## GIVEN TEXT
- Opening Delimiter -

As controversy continues to swirl around the case of 43 Mexican students believed to have been killed by cartel members, a renowned group of forensic experts is accusing the Mexican government of manipulating evidence and violating investigative protocols in order to support their version of events. Mexican authorities have denied the claims.
Based in Argentina, the Equipo Argentino de Antropología Forense (EAAF), the Argentine Forensic Anthropology Team, is a group of forensic anthropologists who were called in by the Procurador General de la República (PGR), Mexico’s Attorney General’s Office, to investigate the case of the missing students. The students, from the rural town of Ayotzinapa, in the State of Guerrero, were allegedly kidnapped by corrupt police officers and then murdered by members of the Guerreros Unidos cartel.
As Breitbart Texas previously reported, the theory put forth by the government has been questioned by many scientific skeptics. However, the most damning blow to the “official” version came from the EAAF, who issued a public statement and presented an independent report to the parents of the students that pointed out a long list of irregularities that disprove what the government has said about the fate of the 43 students.
The EAAF team made the explosive statement that there was no evidence to positively confirm that the students had been killed and burned in the Cocula city dumpster on September 27, 2014 as the PGR had claimed.
“They simplified enormously the evidence and only saw one possibility, which matches with the story they presented,” the EAAF statement stated (translated from Spanish). “Physical evidence has to be interpreted in all its possibilities, not favoring only the ones that match with the suspect’s testimony.”
One of the main errors, according to the EAAF, was the fact that the Mexican government did not have a chain of custody for the evidence; instead, they were simply coming up with evidence while the EAAF team was not present. That included the bone fragment that led to identifying one of the students. The team had not been present in the area where the fragment was claimed to have been found, and was summoned there after the fact and never presented with any chain of custody documents regarding that evidence.
Another one of the discrepancies deals with the claim that the bodies of the students had been burned in the town of Cocula’s dumpster. However, according to the EAAF, that dumpster had been the scene of many fires and the remains of another person not among the 43 students had also been found there. Essentially, the EAAF pointed out, the remains presented from that site could have been from other individuals and not the missing students as the government had claimed.

- Closing Delimiter -

## TASK INSTRUCTIONS
In the article on the 43 missing Mexican students, which group of forensic experts does the Attorney General's Office call in to investigate the case?

## DATASET ENTRIES
- Opening Delimiter -

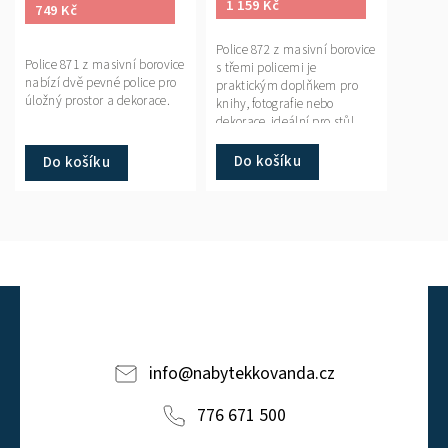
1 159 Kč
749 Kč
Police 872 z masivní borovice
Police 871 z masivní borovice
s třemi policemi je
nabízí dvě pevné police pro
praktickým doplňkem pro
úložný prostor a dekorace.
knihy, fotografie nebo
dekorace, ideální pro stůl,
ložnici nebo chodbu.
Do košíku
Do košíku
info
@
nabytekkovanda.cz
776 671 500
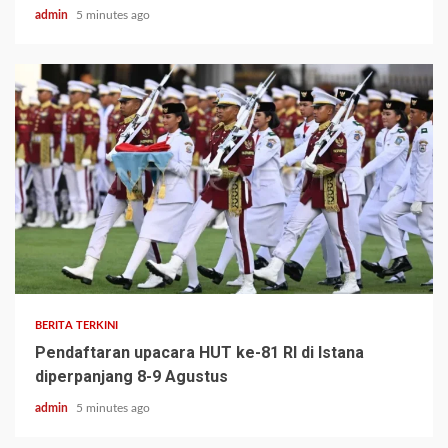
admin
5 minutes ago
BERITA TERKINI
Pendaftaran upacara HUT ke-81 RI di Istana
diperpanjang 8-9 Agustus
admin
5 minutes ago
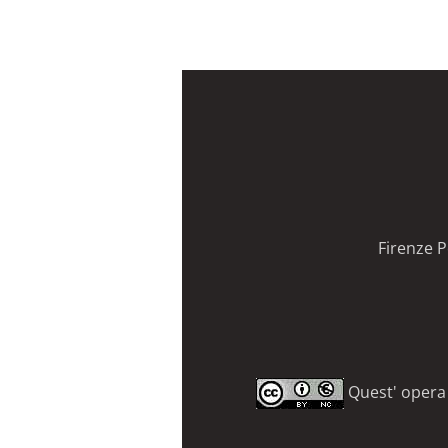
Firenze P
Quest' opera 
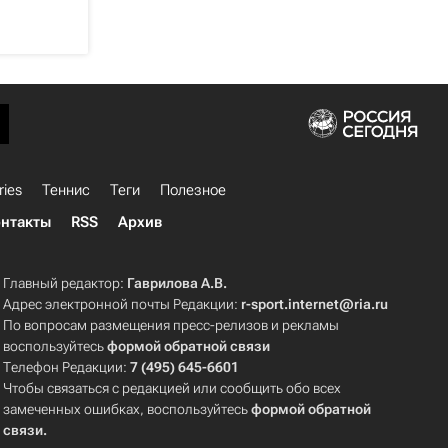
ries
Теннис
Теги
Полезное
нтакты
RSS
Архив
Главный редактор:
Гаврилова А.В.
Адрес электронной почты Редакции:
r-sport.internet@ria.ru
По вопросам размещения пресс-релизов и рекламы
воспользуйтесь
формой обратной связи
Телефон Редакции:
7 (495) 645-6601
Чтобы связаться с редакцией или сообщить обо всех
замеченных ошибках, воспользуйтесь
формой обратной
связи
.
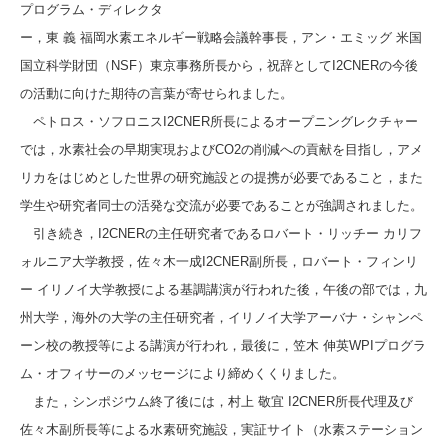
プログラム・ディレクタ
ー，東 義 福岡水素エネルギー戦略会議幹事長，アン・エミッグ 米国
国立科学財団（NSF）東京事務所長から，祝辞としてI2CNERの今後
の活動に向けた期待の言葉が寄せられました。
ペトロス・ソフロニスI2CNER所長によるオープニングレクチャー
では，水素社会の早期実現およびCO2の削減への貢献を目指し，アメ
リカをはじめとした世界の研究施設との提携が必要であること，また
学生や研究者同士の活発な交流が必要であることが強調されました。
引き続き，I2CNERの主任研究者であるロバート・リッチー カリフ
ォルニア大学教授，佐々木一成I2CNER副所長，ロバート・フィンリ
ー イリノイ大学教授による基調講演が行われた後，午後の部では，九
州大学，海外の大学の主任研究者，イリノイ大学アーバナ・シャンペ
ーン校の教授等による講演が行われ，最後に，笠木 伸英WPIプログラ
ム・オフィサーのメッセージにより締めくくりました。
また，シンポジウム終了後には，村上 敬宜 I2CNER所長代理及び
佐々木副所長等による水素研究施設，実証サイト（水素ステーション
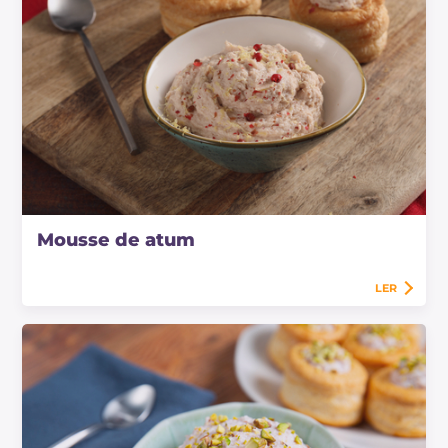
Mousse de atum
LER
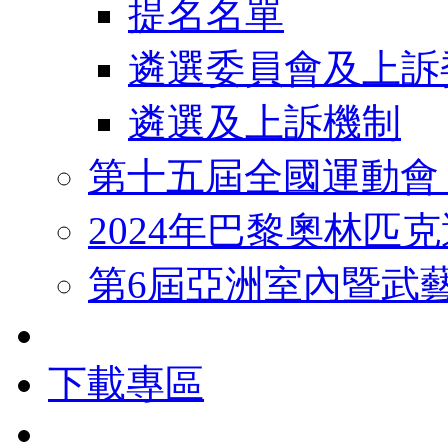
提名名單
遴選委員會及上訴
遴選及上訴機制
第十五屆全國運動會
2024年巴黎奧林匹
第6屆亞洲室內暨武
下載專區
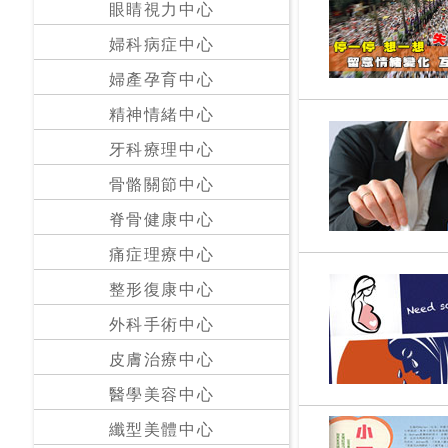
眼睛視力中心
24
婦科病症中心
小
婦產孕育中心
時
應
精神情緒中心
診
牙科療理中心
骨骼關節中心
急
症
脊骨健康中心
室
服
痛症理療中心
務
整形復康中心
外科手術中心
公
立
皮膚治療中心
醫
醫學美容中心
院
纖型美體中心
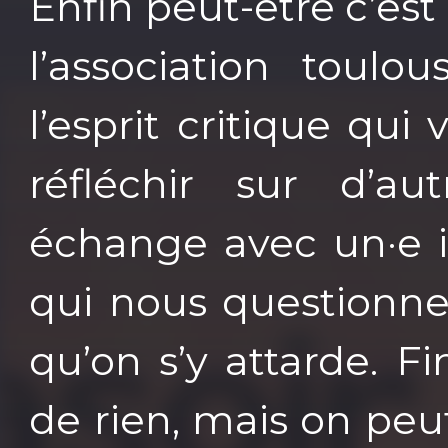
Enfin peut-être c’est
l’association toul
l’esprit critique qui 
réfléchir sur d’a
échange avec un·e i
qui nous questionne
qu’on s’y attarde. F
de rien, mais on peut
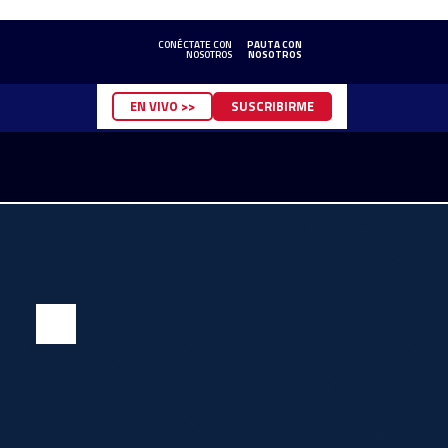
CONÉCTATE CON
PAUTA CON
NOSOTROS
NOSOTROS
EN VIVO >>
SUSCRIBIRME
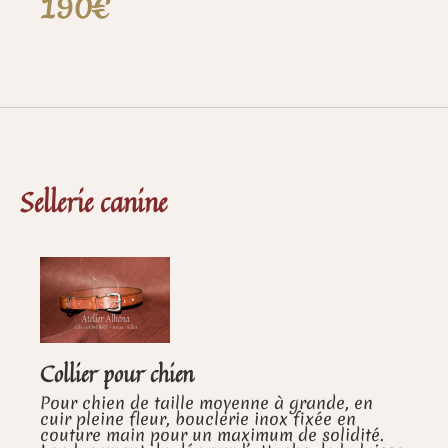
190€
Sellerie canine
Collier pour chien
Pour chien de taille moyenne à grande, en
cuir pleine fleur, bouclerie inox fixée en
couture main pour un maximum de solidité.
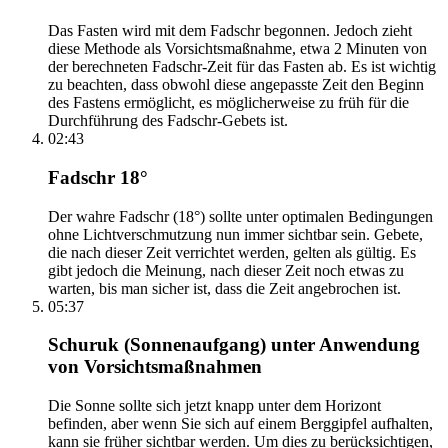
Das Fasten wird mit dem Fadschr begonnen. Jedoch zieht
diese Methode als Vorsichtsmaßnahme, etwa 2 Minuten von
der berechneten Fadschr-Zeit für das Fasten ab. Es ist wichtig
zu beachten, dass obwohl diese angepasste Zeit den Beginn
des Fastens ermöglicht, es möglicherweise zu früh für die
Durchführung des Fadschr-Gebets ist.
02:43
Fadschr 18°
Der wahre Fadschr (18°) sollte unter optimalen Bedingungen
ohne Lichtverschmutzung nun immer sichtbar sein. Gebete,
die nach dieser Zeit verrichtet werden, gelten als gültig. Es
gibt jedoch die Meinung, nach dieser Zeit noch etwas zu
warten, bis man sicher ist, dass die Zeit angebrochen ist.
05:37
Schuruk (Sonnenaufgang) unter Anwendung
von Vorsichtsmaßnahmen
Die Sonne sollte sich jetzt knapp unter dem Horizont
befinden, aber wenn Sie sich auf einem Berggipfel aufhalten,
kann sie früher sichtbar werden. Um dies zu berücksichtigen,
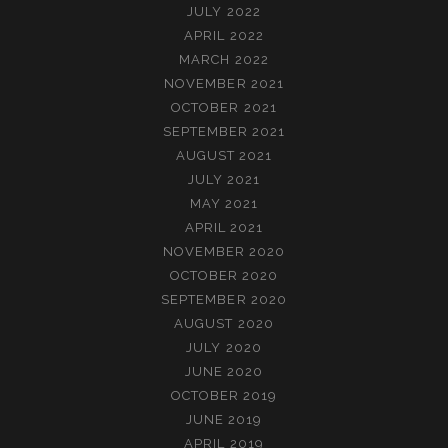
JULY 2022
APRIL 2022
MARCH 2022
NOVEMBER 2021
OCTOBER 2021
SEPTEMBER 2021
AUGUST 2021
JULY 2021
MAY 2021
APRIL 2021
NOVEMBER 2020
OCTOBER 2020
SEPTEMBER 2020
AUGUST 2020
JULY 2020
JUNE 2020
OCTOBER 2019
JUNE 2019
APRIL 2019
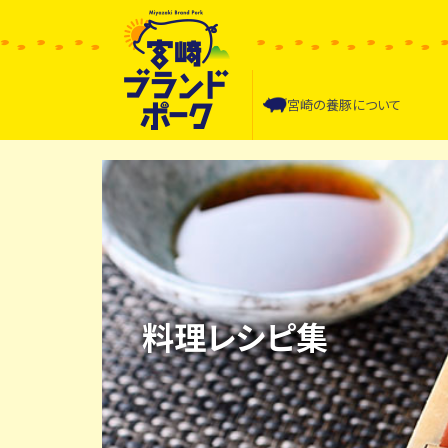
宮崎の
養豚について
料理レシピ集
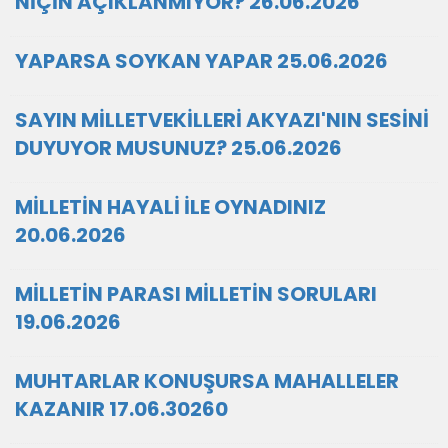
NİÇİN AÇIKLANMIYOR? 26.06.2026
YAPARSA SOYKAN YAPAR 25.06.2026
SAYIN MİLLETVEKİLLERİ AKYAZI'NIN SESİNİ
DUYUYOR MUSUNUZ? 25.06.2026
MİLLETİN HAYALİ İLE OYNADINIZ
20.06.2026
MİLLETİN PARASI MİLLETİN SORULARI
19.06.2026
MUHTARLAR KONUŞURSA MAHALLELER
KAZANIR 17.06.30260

- Closing Delimiter -

## EXERCISE SOLUTION
The Equipo Argentino de Antropología Forense (EAAF), the Argentine Forensic Anthropology Team.